What needs to be done
Every line below that contains "read" is to be copied.

==========

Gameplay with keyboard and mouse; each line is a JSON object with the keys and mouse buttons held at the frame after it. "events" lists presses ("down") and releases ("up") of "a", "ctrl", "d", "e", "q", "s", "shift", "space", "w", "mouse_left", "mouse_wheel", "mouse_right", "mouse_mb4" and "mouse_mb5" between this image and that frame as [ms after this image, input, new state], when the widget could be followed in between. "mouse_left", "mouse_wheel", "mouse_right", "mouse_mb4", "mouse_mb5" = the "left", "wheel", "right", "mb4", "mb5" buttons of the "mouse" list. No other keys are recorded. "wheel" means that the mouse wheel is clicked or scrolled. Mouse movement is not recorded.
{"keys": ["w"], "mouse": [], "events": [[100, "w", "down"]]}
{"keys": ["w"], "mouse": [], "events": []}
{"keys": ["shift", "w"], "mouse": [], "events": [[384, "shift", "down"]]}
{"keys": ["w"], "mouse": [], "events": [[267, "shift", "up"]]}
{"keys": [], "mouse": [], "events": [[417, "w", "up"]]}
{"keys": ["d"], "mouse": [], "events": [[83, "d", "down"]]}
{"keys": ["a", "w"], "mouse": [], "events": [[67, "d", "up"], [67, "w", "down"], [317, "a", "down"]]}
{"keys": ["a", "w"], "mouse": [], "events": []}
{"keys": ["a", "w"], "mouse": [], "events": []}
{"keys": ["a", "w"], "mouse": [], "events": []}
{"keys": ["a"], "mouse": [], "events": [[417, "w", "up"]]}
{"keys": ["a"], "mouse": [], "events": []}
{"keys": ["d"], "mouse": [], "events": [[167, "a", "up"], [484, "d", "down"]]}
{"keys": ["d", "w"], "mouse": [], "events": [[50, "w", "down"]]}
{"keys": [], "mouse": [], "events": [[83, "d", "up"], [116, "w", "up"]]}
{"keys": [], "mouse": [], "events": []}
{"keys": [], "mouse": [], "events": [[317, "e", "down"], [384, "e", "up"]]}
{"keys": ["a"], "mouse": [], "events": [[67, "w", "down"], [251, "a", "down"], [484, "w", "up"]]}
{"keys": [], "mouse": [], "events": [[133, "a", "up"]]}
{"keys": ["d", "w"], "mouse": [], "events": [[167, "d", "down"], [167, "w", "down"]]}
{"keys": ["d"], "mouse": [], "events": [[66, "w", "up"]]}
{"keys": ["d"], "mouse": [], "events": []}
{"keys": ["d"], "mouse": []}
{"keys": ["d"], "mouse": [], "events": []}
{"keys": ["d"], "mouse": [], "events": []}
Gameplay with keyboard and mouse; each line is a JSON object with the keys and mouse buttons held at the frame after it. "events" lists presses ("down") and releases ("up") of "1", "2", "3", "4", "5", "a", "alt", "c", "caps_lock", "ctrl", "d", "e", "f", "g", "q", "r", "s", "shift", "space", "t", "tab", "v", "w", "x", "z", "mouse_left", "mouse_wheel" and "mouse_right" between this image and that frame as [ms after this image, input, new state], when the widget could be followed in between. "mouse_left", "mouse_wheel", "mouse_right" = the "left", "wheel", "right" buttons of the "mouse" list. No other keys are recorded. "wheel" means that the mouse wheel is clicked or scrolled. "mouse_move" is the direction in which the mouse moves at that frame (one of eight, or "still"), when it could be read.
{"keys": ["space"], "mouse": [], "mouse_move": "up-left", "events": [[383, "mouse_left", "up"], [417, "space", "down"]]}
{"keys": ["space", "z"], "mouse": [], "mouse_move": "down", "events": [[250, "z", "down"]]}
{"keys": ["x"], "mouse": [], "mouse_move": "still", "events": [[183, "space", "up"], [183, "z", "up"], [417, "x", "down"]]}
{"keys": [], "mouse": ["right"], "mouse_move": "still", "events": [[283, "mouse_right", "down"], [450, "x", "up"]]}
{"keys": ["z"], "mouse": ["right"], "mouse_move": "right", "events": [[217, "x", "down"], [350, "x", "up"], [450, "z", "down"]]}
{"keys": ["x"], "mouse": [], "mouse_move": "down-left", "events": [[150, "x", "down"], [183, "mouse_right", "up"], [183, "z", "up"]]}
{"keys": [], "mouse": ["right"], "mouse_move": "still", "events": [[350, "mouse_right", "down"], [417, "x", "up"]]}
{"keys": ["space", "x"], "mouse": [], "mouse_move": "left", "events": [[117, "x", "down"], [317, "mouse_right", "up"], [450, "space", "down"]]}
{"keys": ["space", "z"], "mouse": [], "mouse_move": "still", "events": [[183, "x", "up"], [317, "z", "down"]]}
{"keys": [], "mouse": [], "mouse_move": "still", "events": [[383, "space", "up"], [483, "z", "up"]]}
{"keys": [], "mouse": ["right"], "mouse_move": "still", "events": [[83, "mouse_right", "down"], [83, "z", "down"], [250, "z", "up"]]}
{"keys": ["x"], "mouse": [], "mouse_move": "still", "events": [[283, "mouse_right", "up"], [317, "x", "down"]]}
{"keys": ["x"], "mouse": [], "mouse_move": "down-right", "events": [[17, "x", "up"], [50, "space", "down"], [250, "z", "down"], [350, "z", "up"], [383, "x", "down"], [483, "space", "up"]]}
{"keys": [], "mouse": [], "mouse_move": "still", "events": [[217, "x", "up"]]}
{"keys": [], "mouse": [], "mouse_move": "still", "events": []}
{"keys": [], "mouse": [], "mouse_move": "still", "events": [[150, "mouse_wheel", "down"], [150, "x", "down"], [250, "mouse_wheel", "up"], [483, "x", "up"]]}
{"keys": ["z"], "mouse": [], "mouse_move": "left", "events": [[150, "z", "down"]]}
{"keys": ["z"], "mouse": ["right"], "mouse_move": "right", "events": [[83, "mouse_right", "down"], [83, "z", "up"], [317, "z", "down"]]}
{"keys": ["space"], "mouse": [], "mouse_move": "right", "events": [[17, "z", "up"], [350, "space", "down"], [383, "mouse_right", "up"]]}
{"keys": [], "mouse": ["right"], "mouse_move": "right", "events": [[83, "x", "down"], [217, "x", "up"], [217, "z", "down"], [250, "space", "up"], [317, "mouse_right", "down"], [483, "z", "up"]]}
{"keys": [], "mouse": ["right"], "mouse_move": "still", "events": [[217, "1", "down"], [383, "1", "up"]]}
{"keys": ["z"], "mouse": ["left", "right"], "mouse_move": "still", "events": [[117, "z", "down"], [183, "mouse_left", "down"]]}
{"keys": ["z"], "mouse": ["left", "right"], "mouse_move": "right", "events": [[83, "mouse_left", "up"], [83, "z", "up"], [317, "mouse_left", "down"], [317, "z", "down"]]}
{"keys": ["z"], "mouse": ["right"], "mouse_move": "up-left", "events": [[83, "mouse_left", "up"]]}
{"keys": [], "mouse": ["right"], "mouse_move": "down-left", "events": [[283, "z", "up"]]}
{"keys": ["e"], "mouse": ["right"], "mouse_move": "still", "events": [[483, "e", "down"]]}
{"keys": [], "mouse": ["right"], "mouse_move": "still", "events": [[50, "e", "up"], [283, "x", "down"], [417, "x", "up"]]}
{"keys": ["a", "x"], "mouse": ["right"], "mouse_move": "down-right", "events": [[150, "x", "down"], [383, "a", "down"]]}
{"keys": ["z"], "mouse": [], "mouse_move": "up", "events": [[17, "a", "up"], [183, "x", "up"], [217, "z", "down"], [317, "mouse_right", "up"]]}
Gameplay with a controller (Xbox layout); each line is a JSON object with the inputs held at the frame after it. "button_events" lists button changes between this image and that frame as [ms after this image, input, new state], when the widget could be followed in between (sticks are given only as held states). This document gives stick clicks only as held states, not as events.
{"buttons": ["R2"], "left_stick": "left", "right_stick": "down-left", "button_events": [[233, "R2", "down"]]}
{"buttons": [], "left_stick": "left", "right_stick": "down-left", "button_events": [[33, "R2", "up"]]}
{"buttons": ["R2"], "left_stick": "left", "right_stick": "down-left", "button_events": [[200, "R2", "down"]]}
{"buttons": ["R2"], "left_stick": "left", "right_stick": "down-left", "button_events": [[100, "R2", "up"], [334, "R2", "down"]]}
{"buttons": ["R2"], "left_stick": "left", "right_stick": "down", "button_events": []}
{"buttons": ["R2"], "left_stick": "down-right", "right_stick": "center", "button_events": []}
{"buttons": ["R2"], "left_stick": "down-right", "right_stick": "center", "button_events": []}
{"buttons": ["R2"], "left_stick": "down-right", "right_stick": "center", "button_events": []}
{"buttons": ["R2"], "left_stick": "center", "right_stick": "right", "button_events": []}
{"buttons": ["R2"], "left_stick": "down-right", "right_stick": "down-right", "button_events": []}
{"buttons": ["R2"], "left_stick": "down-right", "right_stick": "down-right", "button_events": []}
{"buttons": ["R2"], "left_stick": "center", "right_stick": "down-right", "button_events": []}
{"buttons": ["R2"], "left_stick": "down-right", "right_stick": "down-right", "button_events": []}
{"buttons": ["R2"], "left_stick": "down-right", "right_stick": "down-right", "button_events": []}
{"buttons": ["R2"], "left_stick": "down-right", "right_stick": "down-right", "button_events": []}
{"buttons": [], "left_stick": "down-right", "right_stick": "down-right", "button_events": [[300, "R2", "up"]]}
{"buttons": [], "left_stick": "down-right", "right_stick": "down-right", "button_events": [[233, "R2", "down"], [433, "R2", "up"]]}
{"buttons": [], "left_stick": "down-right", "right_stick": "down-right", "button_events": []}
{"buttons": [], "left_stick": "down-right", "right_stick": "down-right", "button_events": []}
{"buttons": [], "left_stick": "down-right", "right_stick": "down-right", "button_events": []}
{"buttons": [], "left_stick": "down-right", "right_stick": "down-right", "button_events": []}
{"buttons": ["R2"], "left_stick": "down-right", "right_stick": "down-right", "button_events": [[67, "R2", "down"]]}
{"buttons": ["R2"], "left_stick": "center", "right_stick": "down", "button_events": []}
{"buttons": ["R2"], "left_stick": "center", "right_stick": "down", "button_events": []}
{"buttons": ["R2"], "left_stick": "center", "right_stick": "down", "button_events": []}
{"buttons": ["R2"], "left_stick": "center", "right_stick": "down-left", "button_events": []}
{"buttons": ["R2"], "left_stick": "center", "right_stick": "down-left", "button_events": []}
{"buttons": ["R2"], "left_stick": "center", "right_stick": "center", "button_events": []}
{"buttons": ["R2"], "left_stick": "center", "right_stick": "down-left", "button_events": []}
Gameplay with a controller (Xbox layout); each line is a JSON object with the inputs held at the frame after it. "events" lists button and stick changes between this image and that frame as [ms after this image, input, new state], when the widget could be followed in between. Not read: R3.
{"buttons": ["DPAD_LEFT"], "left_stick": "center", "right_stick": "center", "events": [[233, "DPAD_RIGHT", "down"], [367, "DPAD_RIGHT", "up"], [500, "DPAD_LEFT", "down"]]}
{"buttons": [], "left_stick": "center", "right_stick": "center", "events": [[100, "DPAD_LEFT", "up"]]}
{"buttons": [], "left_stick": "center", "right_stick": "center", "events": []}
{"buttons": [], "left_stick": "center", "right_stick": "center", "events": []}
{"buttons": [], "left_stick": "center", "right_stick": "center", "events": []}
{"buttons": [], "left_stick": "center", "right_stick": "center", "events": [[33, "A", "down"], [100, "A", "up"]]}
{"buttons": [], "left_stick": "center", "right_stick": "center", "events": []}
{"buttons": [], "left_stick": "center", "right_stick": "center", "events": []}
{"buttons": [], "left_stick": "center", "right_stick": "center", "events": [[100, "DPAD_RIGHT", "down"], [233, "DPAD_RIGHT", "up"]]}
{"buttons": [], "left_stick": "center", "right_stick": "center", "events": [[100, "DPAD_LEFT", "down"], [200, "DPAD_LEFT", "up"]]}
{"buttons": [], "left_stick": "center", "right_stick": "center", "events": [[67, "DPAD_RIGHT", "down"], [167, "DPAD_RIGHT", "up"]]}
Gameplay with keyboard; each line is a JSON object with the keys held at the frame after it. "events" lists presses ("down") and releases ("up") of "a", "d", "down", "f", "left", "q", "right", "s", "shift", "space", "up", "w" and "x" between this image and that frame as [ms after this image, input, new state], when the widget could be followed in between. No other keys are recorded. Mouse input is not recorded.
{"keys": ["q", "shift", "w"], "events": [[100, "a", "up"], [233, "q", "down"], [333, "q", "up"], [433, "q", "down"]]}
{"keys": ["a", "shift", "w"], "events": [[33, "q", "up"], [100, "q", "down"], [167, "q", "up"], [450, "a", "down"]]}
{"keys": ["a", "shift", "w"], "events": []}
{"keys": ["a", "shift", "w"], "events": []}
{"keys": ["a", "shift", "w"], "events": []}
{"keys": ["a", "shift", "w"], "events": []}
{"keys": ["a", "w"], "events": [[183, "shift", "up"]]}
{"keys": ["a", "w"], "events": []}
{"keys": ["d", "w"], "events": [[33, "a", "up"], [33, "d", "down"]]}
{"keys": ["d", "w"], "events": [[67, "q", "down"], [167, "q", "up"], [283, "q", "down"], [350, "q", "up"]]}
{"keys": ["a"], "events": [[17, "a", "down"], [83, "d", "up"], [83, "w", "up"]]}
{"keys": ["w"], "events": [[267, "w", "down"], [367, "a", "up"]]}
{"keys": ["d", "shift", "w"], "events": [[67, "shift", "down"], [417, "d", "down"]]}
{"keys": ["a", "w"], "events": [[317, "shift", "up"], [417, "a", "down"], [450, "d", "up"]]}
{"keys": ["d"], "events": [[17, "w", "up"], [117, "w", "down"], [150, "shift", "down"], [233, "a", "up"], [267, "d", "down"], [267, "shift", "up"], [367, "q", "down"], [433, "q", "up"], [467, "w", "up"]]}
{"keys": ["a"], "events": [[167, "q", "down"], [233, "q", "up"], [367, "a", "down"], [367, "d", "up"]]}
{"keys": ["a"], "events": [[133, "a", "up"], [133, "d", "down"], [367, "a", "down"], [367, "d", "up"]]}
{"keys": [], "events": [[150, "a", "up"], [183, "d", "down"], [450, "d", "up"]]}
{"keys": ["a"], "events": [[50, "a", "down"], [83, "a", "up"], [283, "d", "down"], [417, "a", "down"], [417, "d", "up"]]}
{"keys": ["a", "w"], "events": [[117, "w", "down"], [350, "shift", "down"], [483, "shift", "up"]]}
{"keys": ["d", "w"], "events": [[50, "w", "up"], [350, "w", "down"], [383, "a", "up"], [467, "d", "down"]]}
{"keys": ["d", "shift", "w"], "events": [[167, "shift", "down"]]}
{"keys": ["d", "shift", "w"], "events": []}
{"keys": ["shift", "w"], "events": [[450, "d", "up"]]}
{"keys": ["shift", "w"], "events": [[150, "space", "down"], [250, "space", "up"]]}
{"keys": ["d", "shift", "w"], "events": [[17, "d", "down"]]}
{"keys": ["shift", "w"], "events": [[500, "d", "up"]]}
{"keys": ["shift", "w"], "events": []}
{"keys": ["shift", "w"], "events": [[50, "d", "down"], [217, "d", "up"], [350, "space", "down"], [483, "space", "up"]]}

==========

Exercise result
Gameplay with keyboard and mouse; each line is a JSON object with the keys and mouse buttons held at the frame after it. "events" lists presses ("down") and releases ("up") of "1", "2", "3", "4", "5", "a", "alt", "c", "caps_lock", "ctrl", "d", "e", "f", "g", "q", "r", "s", "shift", "space", "t", "tab", "v", "w", "x", "z", "mouse_left", "mouse_wheel" and "mouse_right" between this image and that frame as [ms after this image, input, new state], when the widget could be followed in between. "mouse_left", "mouse_wheel", "mouse_right" = the "left", "wheel", "right" buttons of the "mouse" list. No other keys are recorded. "wheel" means that the mouse wheel is clicked or scrolled. "mouse_move" is the direction in which the mouse moves at that frame (one of eight, or "still"), when it could be read.
Gameplay with a controller (Xbox layout); each line is a JSON object with the inputs held at the frame after it. "events" lists button and stick changes between this image and that frame as [ms after this image, input, new state], when the widget could be followed in between. Not read: R3.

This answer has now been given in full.